Taken together, current data suggest that downregulated PCDH10 protein levels, as identified by immunohistochemistry of tumour samples, are closely associated with the malignant behaviour of bladder cancer and might be used as a prognostic biomarker for bladder cancer patients. In order to confirm this hypothesis, overall survival was examined in this current study and patients with downregulated levels of PCDH10 protein immunoreactivity had a worse prognosis than those with normal PCDH10 protein levels. Moreover, multivariate Cox regression analysis indicated that a downregulated PCDH10 protein level was an independent predictor of poor overall survival after controlling for classic risk factors. This finding supports that of a previous report in gastric cancer. 22 These current findings suggest that a downregulated PCDH10 protein level might be a potential prognostic biomarker of overall survival in human bladder cancer.

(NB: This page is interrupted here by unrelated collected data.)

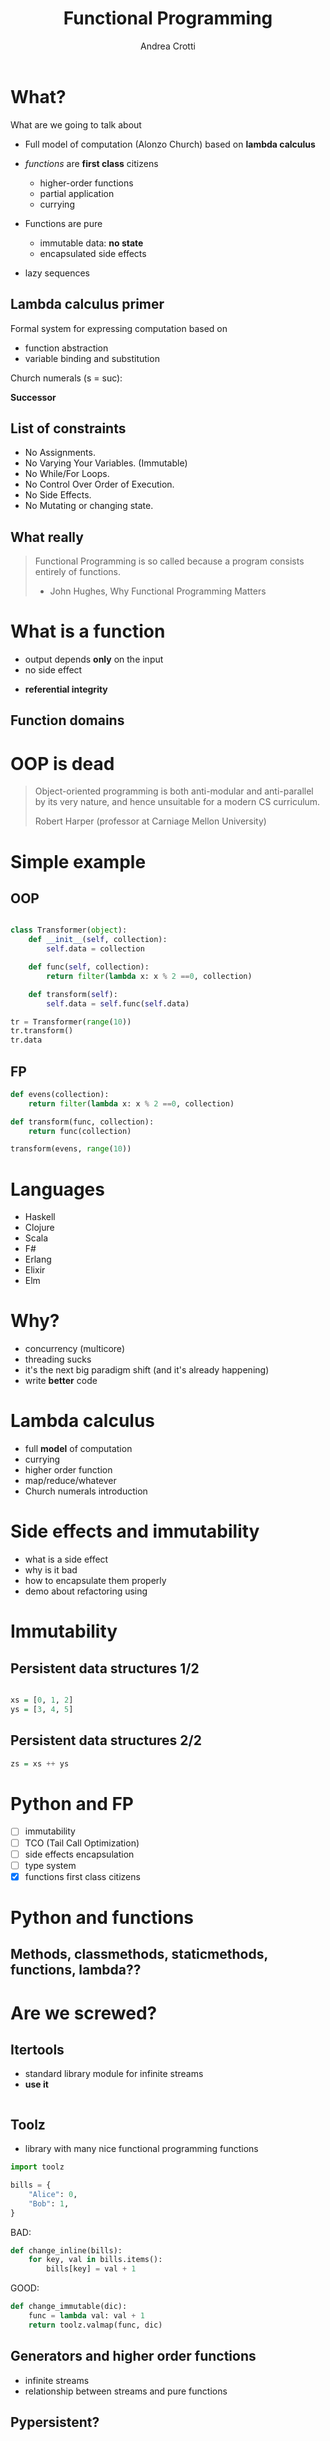 #+AUTHOR: Andrea Crotti
#+TITLE: Functional Programming
#+OPTIONS: num:nil ^:nil tex:t
#+REVEAL_TRANS: fade
#+REVEAL_SPEED: fast
#+EMAIL: andrea.crotti.0@gmail.com

* 
  :PROPERTIES:
  :reveal_background: ./images/should_learn.jpg
  :reveal_background_trans: slide
  :reveal_background_size: 800px
  :END:

* 
  :PROPERTIES:
  :reveal_background: ./images/what_if_functional.jpg
  :reveal_background_trans: slide
  :reveal_background_size: 800px
  :END:

* What?

#+BEGIN_NOTES
What are we going to talk about
#+END_NOTES

  - Full model of computation (Alonzo Church)
    based on *lambda calculus*

  - /functions/ are *first class* citizens
    - higher-order functions
    - partial application
    - currying

  - Functions are pure
    - immutable data: *no state*
    - encapsulated side effects

  - lazy sequences

** Lambda calculus primer
   
   Formal system for expressing computation based on
   - function abstraction
   - variable binding and substitution

Church numerals (s = suc):

\begin{equation}
0 \equiv \lambda sz. z
\end{equation}

\begin{equation}
1 \equiv \lambda sz. s(z)
\end{equation}

\begin{equation}
2 \equiv \lambda sz. s(s(z))
\end{equation}

*Successor*

\begin{equation}
S \equiv \lambda wyx. y(wyx)
\end{equation}
\begin{equation}
S(0) \equiv (\lambda wyx.y(wyx))(\lambda sz.z) = 
\end{equation}

\begin{equation}
\lambda yx.y ((\lambda sz. z) yx) = \lambda yx. y(x) \equiv 1
\end{equation}

** List of constraints

 - No Assignments.
 - No Varying Your Variables. (Immutable)
 - No While/For Loops.
 - No Control Over Order of Execution.
 - No Side Effects.
 - No Mutating or changing state.

** What really

#+begin_quote

   Functional Programming is so called because a program consists entirely of functions.

   - John Hughes, Why Functional Programming Matters

#+end_quote

* What is a function

\begin{equation}
f(x) = 2 x + 1
\end{equation}

- output depends *only* on the input
- no side effect

\begin{equation}
f(4) = 9
\end{equation}

- *referential integrity*

** Function domains

[[./images/domain.png]]

* OOP is dead

[[./images/oop_rip.jpg]]

#+begin_quote
Object-oriented programming is both anti-modular and
anti-parallel by its very nature, and hence unsuitable for a modern CS
curriculum.

 Robert Harper (professor at Carniage Mellon University)

#+end_quote

* Simple example

** OOP

#+begin_src python

  class Transformer(object):
      def __init__(self, collection):
          self.data = collection

      def func(self, collection):
          return filter(lambda x: x % 2 ==0, collection)

      def transform(self):
          self.data = self.func(self.data)

  tr = Transformer(range(10))
  tr.transform()
  tr.data

#+end_src

** FP

#+begin_src python
  def evens(collection):
      return filter(lambda x: x % 2 ==0, collection)

  def transform(func, collection):
      return func(collection)

  transform(evens, range(10))
#+end_src

* Languages

  - Haskell
  - Clojure
  - Scala
  - F#
  - Erlang
  - Elixir
  - Elm

* Why?

  - concurrency (multicore)
  - threading sucks
  - it's the next big paradigm shift (and it's already happening)
  - write *better* code

* Lambda calculus

  - full *model* of computation
  - currying
  - higher order function
  - map/reduce/whatever
  - Church numerals introduction

* Side effects and immutability

  - what is a side effect
  - why is it bad
  - how to encapsulate them properly
  - demo about refactoring using

* Immutability

  [[./images/too_many_objects.png]]

** Persistent data structures 1/2

#+begin_src haskell

  xs = [0, 1, 2]
  ys = [3, 4, 5]

#+end_src

[[./images/persistent1.png]]

** Persistent data structures 2/2

#+begin_src haskell
  zs = xs ++ ys
#+end_src

[[./images/persistent2.png]]

* Python and FP

  - [ ] immutability
  - [ ] TCO (Tail Call Optimization)
  - [ ] side effects encapsulation
  - [ ] type system
  - [X] functions first class citizens

* Python and functions

** Methods, classmethods, staticmethods, functions, lambda??

[[./images/confused.gif]]

* Are we screwed?

** Itertools

   - standard library module for infinite streams
   - *use it*

#+begin_src python

#+end_src

** Toolz

   - library with many nice functional programming functions

#+begin_src python
  import toolz

  bills = {
      "Alice": 0,
      "Bob": 1,
  }
#+end_src

BAD:

#+begin_src python
    def change_inline(bills):
        for key, val in bills.items():
            bills[key] = val + 1
#+end_src

GOOD:

#+begin_src python
  def change_immutable(dic):
      func = lambda val: val + 1
      return toolz.valmap(func, dic)
#+end_src

** Generators and higher order functions

   - infinite streams
   - relationship between streams and pure functions

** Pypersistent?

* Testing

  - testing pure functions
  - show the refactor example from the crappy solution to testing with hypothesis

** Refactor journey

#+begin_src python
  import subprocess, MySQLdb

  def long_crappy_function():
      ## launching a shell command
      ls_cmd = 'ls'
      p = subprocess.Popen(ls_cmd,
                           stdout=subprocess.PIPE,
                           stderr=subprocess.PIPE)
      ## filtering the output of a shell command
      out, err = p.communicate()
      res = []
      for line in out:
          if 'to-match' in line:
              res.append(line)

      ## updating the results to database
      dbc = MySQLdb.connect(host='host', user='user',
                            passwd='passwd', port='port')
      cursor = dbc.cursor(MySQLdb.cursors.DictCursor)

      for r in res:
         cursor.execute('INSERT INTO table VALUES (%s)' % r)

#+end_src

** Extract database update


#+begin_src python

  def update_to_database(res):
      ## updating the results to database
      dbc = MySQLdb.connect(host='host', user='user', passwd='passwd', port='port')
      cursor = dbc.cursor(MySQLdb.cursors.DictCursor)

      for r in res:
         cursor.execute('INSERT INTO table VALUES (%s)' % r)
 #+end_src

** Extract 'ls' execution


#+begin_src python

  def run_ls():
      ## launching a shell command
      ls_cmd = 'ls'
      p = subprocess.Popen(ls_cmd,
                           stdout=subprocess.PIPE,
                           stderr=subprocess.PIPE)
      ## filtering the output of a shell command
      out, err = p.communicate()

      return out

#+end_src

** Extract filter output

#+begin_src python


  def filter_output(out):
      res = []
      for line in out:
          if 'to-match' in line:
              res.append(line)

      return res

#+end_src

Or even better:

#+begin_src python

  def filter_output(out):
      return filter(lambda l: 'to-match' in l, out)

#+end_src


** And finally


#+begin_src python
  def write_filtered_ls_to_db():
      """Do a bit of everything
      """
      out = run_ls()
      res = filter_output(out)
      update_to_database(res)
#+end_src

* FP and testing

Testing becomes much *easier*

#+begin_src python

  def filter_output(out):
      return filter(lambda l: 'to-match' in l, out)

  def test_filter_output():
      lines = ['x1: to-match', 'x2', 'x3: to-match..']
      desired = ['x1: to-match', 'x3: to-match..']
      assert filter_output(lines) == desired

#+end_src

** Property based testing

- originally from Haskell

* Resources

  - Okasaki for persistent data structures
  - All Rich Hickey talks

* Haskell

  - pure
  - lazy
  - pattern matching
  - algebraic data types
  - type inference

[[./images/haskell.png]]

** Fibonacci

#+begin_src haskell
  fib :: Int -> Int
  fib 0 = 0
  fib 1 = 1
  fib n = fib (n-1) + fib (n-2)
#+end_src

Or better:

#+begin_src haskell
  fibs = 0 : 1 : zipWith (+) fibs (tail fibs)
#+end_src

#+RESULTS:

** Quicksort

#+begin_src haskell
  quicksort :: (Ord a) => [a] -> [a]
  quicksort [] = []
  quicksort (x:xs) =
      let smallerSorted = quicksort [a | a <- xs, a <= x]
          biggerSorted = quicksort [a | a <- xs, a > x]

      in  smallerSorted ++ [x] ++ biggerSorted
#+end_src


* Conclusions

1. Lock Free Concurrency.
2. Brevity. (Modular Code)
3. Lazy Evaluation.
4. Composability.
5. Parallelism.
5. Improved ways of Testing.
6. Referential Transparency.
7 Lesser Bugs.

* Quotes
  - "It is better to have 100 functions operate on one data structure than 10 functions on 10 data structures." —Alan Perlis
  - Functional programming is like describing your problem to a mathematician.
  - Imperative programming is like giving instructions to an idiot.
  - using Python for FP it's like looking at a beautiful view through a dirty window

# Local Variables:
# after-save-hook: (org-reveal-export-to-html)
# End:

In conclusion, the present study demonstrated that downregulated PCDH10 protein immunoreactivity was significantly correlated with the malignant behaviour of bladder cancer, and may be used as a potential prognostic biomarker of overall survival, for patients with bladder cancer. As the current study was limited by a small sample size, additional studies are needed to confirm these preliminary findings. In our opinion, if these current findings can be confirmed by larger independent studies, we would recommend using downregulated PCDH10 protein levels in tumour samples as a routine prognostic biomarker. This strategy would enable patients with bladder cancer to be offered the most appropriate therapeutic interventions following surgery, including radiotherapy, chemotherapy or biological therapy, with the goal of achieving the best attainable prognosis for each patient.
Footnotes
Declaration of Conflicting Interest
The authors declare that there are no conflicts of interest.
Funding
This research received no specific grant from any funding agency in the public, commercial, or not-for-profit sectors.